» Task item: For every record beneath this instruction, give an exact repetition, omitting images.

» Raw data:

^^^^^^^^^^^^^^^^

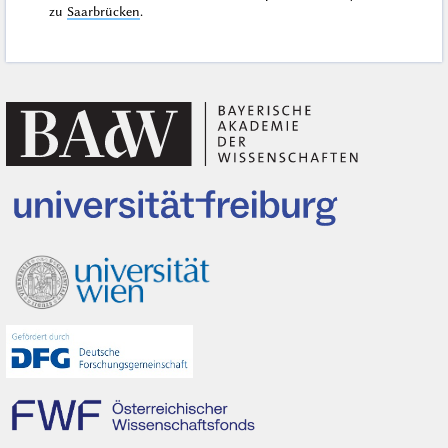
zu
Saarbrücken
.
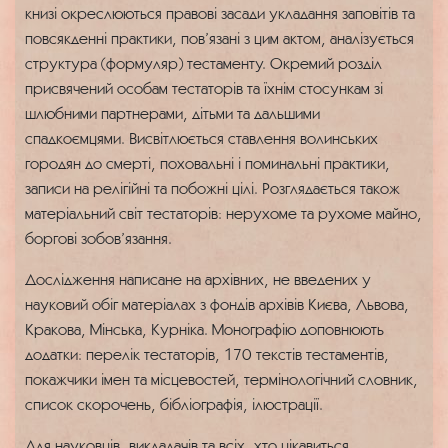
книзі окреслюються правові засади укладання заповітів та
повсякденні практики, пов’язані з цим актом, аналізується
структура (формуляр) тестаменту. Окремий розділ
присвячений особам тестаторів та їхнім стосункам зі
шлюбними партнерами, дітьми та дальшими
спадкоємцями. Висвітлюється ставлення волинських
городян до смерті, поховальні і поминальні практики,
записи на релігійні та побожні цілі. Розглядається також
матеріальний світ тестаторів: нерухоме та рухоме майно,
боргові зобов’язання.
Дослідження написане на архівних, не введених у
науковий обіг матеріалах з фондів архівів Києва, Львова,
Кракова, Мінська, Курніка. Монографію доповнюють
додатки: перелік тестаторів, 170 текстів тестаментів,
покажчики імен та місцевостей, термінологічний словник,
список скорочень, бібліографія, ілюстрації.
Для науковців, викладачів та всіх, хто цікавиться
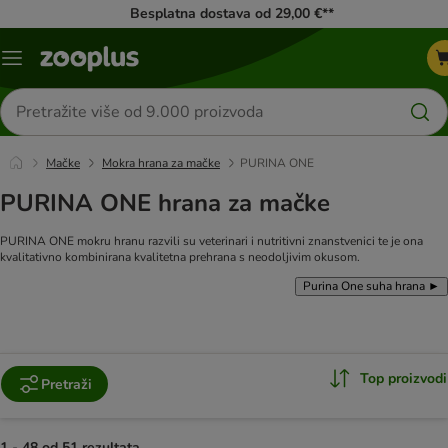
Besplatna dostava od 29,00 €**
Izbornik
Traži
proizvode
Mačke
Mokra hrana za mačke
PURINA ONE
PURINA ONE hrana za mačke
PURINA ONE mokru hranu razvili su veterinari i nutritivni znanstvenici te je ona
kvalitativno kombinirana kvalitetna prehrana s neodoljivim okusom.
Purina One suha hrana ►
Top proizvodi
Pretraži
1 - 48 od 51 rezultata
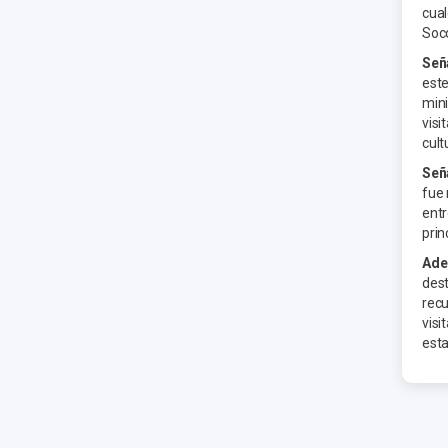
cual
Soc
Señ
este
mini
visi
cult
Seña
fue 
entr
prin
Ade
dest
recu
visi
esta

^^^^^^^^^^^^^^^^

» Answer to this task:
zu
Saarbrücken
.
книзі окреслюються правові засади укладання заповітів та
повсякденні практики, пов’язані з цим актом, аналізується
структура (формуляр) тестаменту. Окремий розділ
присвячений особам тестаторів та їхнім стосункам зі
шлюбними партнерами, дітьми та дальшими
спадкоємцями. Висвітлюється ставлення волинських
городян до смерті, поховальні і поминальні практики,
записи на релігійні та побожні цілі. Розглядається також
матеріальний світ тестаторів: нерухоме та рухоме майно,
боргові зобов’язання.
Дослідження написане на архівних, не введених у
науковий обіг матеріалах з фондів архівів Києва, Львова,
Кракова, Мінська, Курніка. Монографію доповнюють
додатки: перелік тестаторів, 170 текстів тестаментів,
покажчики імен та місцевостей, термінологічний словник,
список скорочень, бібліографія, ілюстрації.
Для науковців, викладачів та всіх, хто цікавиться
Besplatna dostava od 29,00 €**
Izbornik
Traži
proizvode
Mačke
Mokra hrana za mačke
PURINA ONE
PURINA ONE hrana za mačke
PURINA ONE mokru hranu razvili su veterinari i nutritivni znanstvenici te je ona
kvalitativno kombinirana kvalitetna prehrana s neodoljivim okusom.
Purina One suha hrana ►
Top proizvodi
Pretraži
1 - 48 od 51 rezultata
cual
Soc
Señ
este
mini
visi
cult
Seña
fue 
entr
prin
Ade
dest
recu
visi
esta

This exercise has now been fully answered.